● EXERCISE OBJECTIVE
Could you repeat the records below exactly, without the pictures?

········

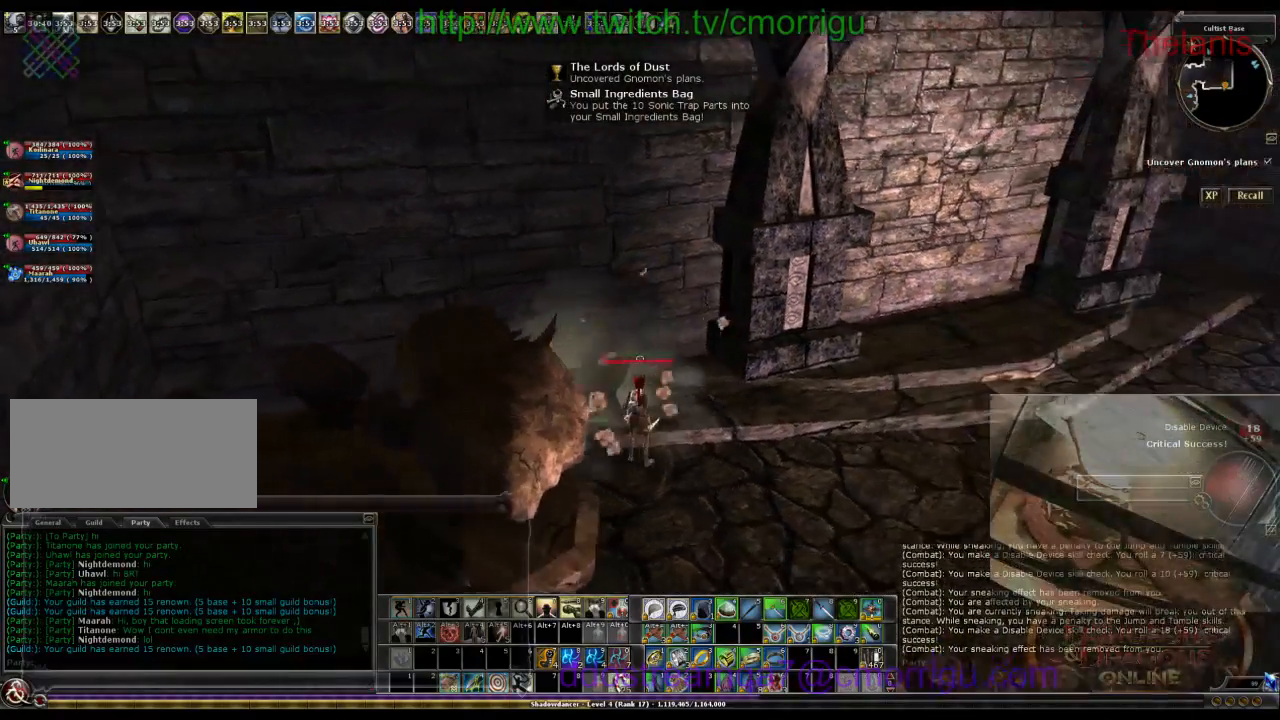
{"keys": [], "events": [[133, "1", "down"], [300, "1", "up"]]}
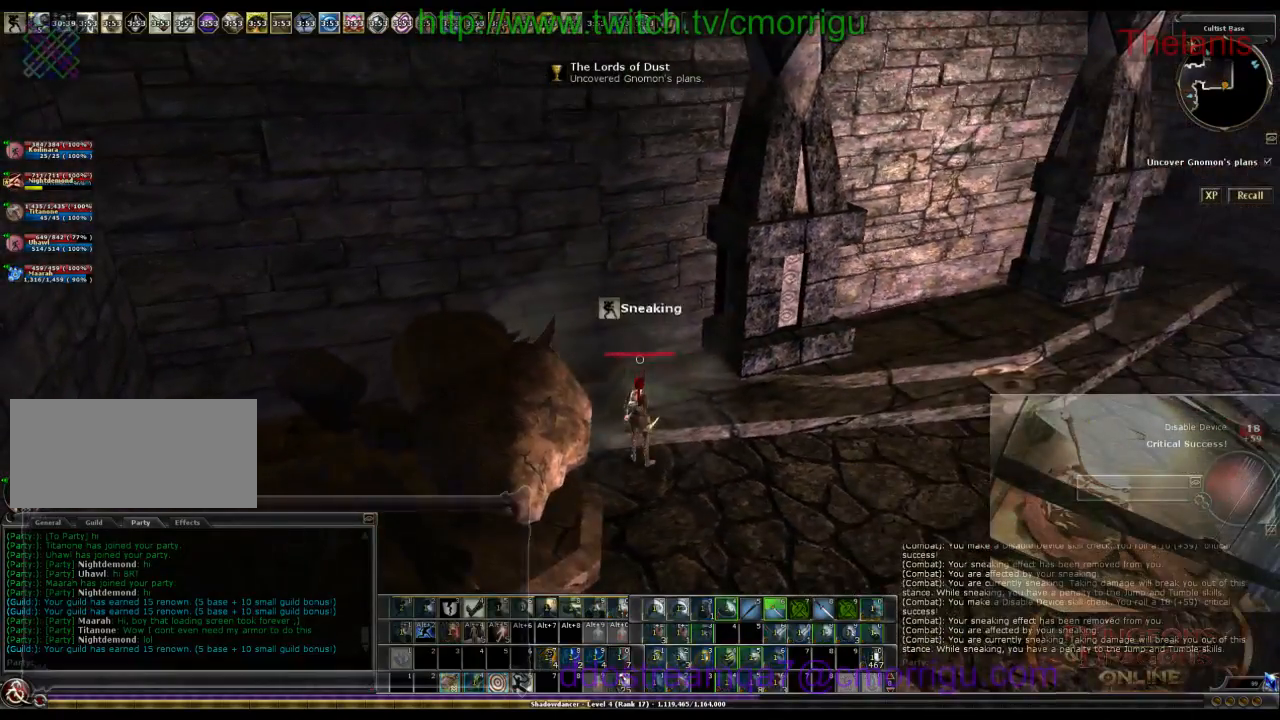
{"keys": ["w"], "events": [[66, "w", "down"]]}
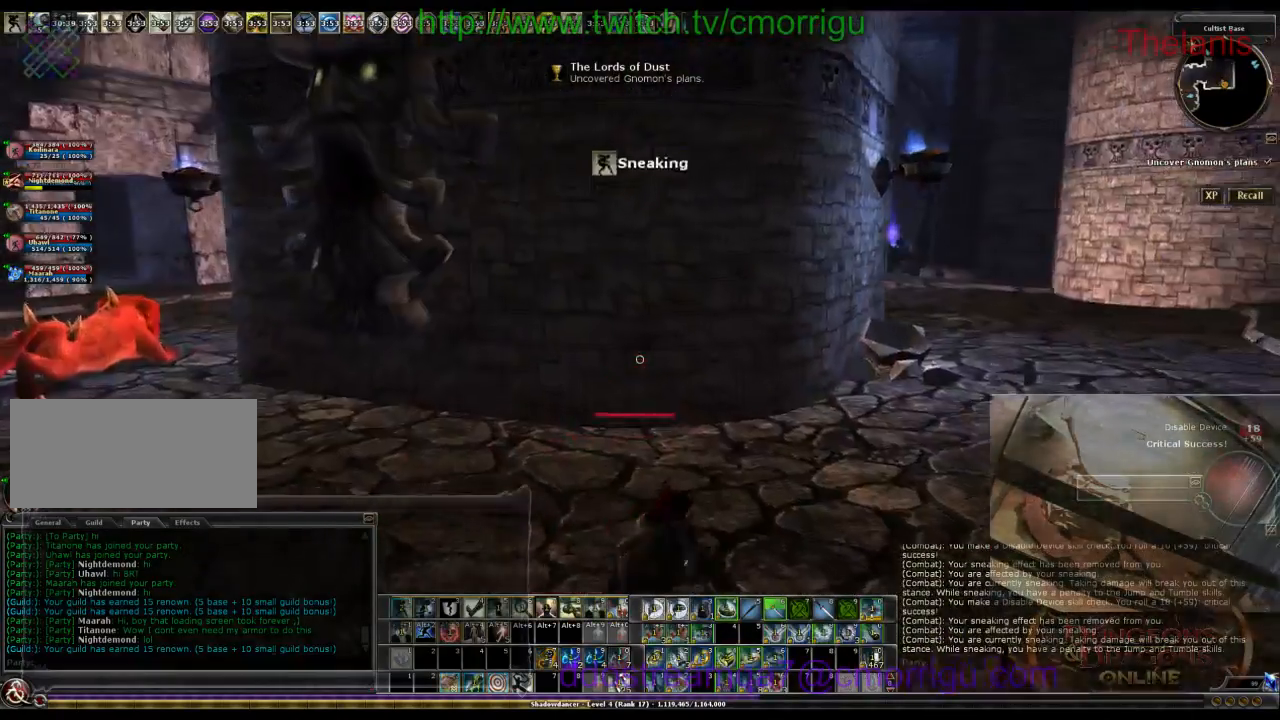
{"keys": ["w"], "events": []}
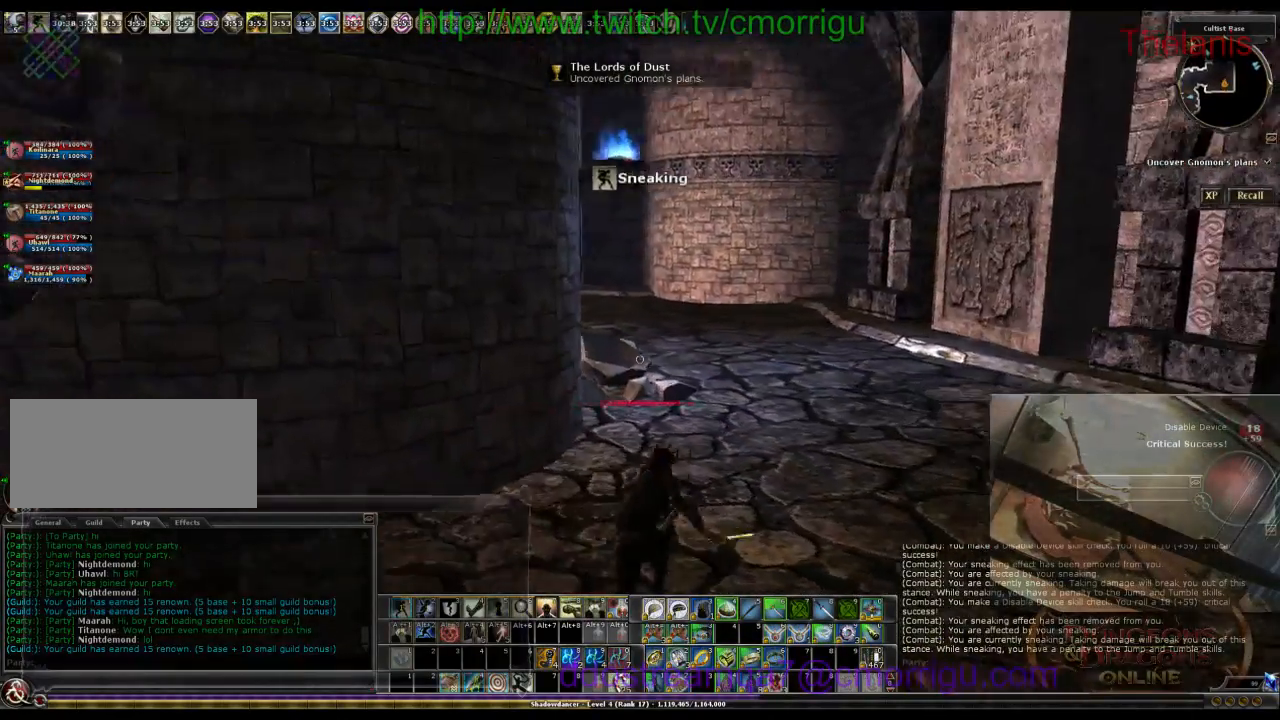
{"keys": ["w"], "events": []}
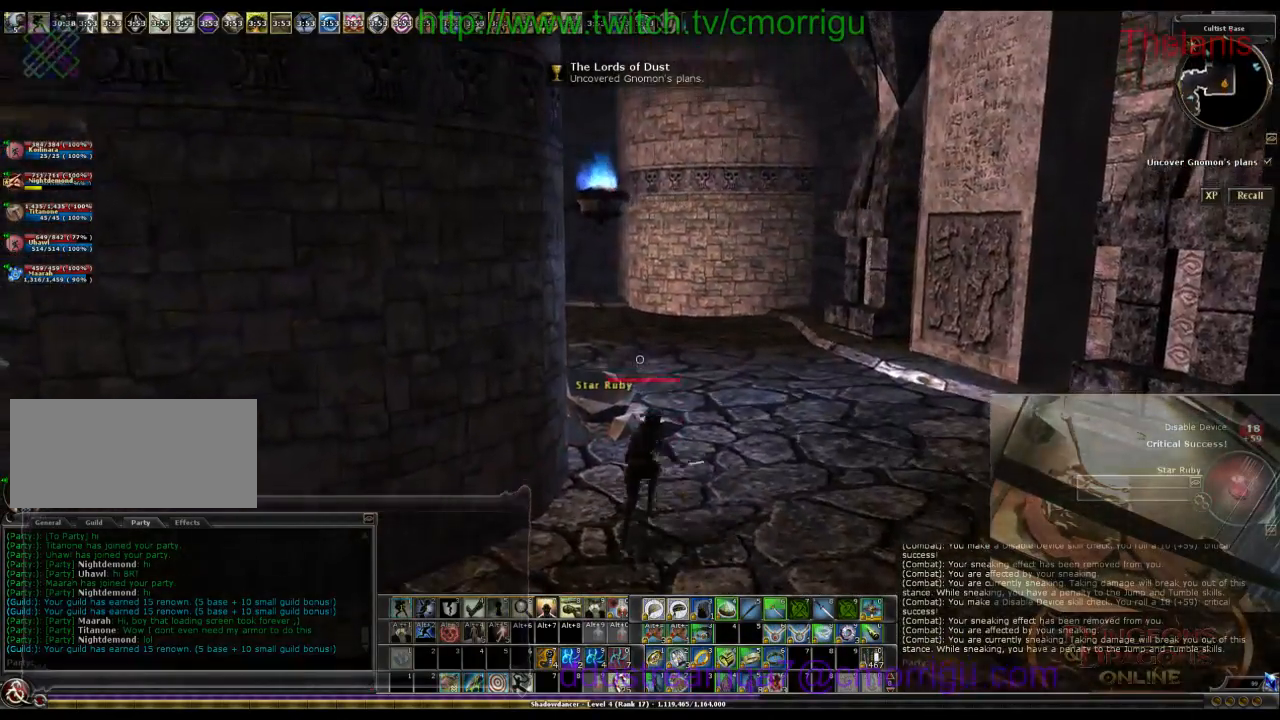
{"keys": ["w"], "events": []}
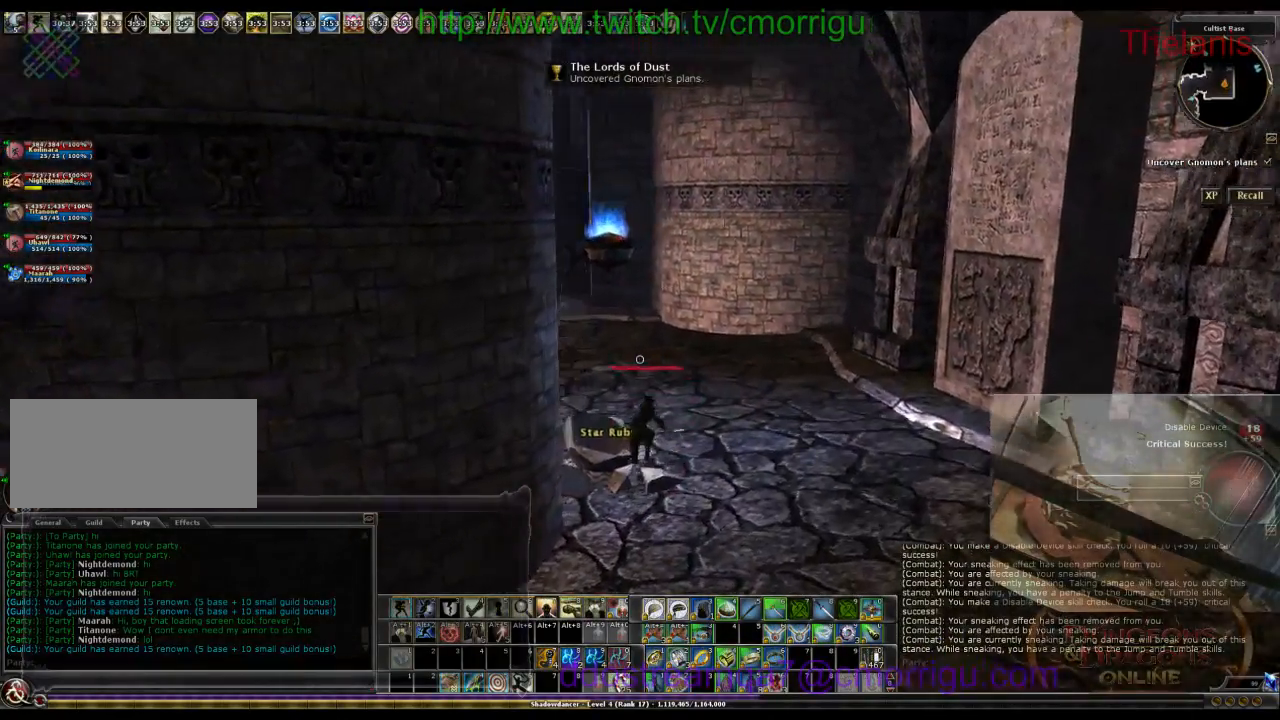
{"keys": ["w"], "events": []}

········

● EXPECTED OUTPUT
{"keys": [], "events": [[133, "1", "down"], [300, "1", "up"]]}
{"keys": ["w"], "events": [[66, "w", "down"]]}
{"keys": ["w"], "events": []}
{"keys": ["w"], "events": []}
{"keys": ["w"], "events": []}
{"keys": ["w"], "events": []}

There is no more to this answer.